BUND Stellungnahme zum geplanten Standortübungsplatz im Weißwald
14. Oktober 2020 von Katharina Baudis Geschäftsführerin
Stellungnahme vom Bund für Umwelt und Naturschutz Deutschland (BUND) Regionalverband Schwarzwald-Baar-Heuberg
Die Einrichtung eines neuen Standortübungsplatzes können wir nicht nachvollziehen: In den vergangenen Jahren wurden Truppen- und Standortübungsplätze aufgegeben. So wurde lt. vorgelegter Beschreibung des Vorhabens 2014 der StOÜPl Immendingen aufgegeben, bereits 2015 wurde aber der Bedarf durch das Jägerbataillon angemeldet. Eine vorausschauende Bedarfsplanung sieht anders aus.

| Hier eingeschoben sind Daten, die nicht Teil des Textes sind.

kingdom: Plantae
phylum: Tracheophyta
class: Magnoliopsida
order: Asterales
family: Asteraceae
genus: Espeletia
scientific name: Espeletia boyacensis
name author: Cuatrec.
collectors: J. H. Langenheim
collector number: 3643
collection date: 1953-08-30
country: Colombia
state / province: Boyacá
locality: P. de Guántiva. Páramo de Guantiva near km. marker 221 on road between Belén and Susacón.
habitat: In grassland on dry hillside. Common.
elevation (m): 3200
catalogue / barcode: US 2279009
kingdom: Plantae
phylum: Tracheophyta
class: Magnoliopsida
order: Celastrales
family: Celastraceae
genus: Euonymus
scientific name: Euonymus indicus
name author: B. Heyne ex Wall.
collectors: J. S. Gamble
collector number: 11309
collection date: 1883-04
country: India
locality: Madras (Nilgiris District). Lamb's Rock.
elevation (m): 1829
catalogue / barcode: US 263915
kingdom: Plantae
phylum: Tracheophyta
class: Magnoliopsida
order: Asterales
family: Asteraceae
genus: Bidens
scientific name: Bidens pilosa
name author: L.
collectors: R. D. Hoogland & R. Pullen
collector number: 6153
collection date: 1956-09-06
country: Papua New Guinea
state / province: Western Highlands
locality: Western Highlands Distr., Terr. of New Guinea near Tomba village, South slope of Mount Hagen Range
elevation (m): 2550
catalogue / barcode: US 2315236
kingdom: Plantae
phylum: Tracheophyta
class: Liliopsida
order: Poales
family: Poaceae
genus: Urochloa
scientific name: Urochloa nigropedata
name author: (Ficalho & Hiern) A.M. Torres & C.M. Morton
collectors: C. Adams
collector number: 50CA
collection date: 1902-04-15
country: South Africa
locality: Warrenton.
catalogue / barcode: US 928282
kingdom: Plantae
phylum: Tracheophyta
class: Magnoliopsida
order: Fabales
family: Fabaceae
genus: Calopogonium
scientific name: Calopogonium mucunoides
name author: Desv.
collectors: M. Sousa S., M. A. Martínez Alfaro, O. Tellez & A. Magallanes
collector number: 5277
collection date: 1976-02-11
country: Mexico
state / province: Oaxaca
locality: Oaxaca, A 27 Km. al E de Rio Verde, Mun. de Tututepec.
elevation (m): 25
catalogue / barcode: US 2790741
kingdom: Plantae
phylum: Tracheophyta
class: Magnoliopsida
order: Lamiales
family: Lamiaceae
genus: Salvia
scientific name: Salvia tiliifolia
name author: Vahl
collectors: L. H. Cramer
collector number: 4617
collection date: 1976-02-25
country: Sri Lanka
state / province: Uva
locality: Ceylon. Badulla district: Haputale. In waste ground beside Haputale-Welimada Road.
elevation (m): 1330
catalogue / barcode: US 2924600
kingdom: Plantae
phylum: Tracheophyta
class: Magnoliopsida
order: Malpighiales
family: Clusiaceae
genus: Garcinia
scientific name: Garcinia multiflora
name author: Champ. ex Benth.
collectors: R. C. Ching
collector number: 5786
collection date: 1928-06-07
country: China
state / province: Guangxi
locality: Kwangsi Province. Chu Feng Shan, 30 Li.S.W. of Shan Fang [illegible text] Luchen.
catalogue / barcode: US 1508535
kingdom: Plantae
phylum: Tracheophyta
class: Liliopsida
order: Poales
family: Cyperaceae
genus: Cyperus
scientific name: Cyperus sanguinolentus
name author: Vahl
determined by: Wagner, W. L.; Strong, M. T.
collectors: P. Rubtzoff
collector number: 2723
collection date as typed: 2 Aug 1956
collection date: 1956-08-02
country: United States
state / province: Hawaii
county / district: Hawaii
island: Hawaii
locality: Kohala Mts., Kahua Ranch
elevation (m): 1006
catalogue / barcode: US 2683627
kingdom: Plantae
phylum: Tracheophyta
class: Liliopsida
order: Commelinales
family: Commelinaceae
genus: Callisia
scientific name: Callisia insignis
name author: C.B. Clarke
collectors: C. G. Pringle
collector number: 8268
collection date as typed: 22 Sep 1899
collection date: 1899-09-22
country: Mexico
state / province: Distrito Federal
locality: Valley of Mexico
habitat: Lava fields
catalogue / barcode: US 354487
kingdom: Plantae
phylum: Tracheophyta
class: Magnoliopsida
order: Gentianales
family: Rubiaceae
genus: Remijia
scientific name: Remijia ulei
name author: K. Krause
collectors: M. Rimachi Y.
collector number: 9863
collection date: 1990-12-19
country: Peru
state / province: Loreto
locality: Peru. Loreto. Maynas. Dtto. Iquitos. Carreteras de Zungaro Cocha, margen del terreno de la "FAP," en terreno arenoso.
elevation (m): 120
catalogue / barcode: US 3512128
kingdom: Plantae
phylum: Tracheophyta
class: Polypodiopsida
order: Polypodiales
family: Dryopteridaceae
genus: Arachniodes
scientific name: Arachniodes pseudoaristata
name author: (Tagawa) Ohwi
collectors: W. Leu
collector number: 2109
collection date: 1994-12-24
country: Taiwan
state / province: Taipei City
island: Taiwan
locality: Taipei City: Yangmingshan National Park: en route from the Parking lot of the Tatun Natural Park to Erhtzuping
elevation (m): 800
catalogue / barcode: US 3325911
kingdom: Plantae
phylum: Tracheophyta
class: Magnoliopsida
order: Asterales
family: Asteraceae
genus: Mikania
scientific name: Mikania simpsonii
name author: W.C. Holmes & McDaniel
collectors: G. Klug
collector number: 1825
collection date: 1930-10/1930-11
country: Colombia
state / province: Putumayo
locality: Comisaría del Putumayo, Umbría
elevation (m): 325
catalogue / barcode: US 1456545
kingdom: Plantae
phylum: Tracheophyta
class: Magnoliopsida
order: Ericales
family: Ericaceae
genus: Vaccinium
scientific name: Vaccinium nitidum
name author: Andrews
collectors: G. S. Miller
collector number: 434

Wir sollen als Natur- und Umweltschutzverband nun Stellung nehmen zu einer Planung, deren Werdegang bisher völlig undurchsichtig war. Bisher kennen wir lediglich die Grundzüge der Planung. Es liegen uns weder eine umfassende Alternativenprüfung noch die erforderlichen Gutachten für anfallende Emissionen (Schall, Licht, Geruch), Eingriffe in den Naturhaushalt und den Artenschutz etc. vor. Und trotzdem soll bereits ein Landbeschaffungsverfahren eingeleitet werden. Es wird der Eindruck erweckt, dass der geplante Standort am nächsten und praktischsten und aufgrund der Besitzverhältnisse am einfachsten zu erschließen ist und dass diesem Umstand die Aspekte des Natur- und Umweltschutzes untergeordnet werden sollen. Dies halten wir für eine unzulässige Vorentscheidung und Festlegung auf den geplanten Standort, was wir ablehnen.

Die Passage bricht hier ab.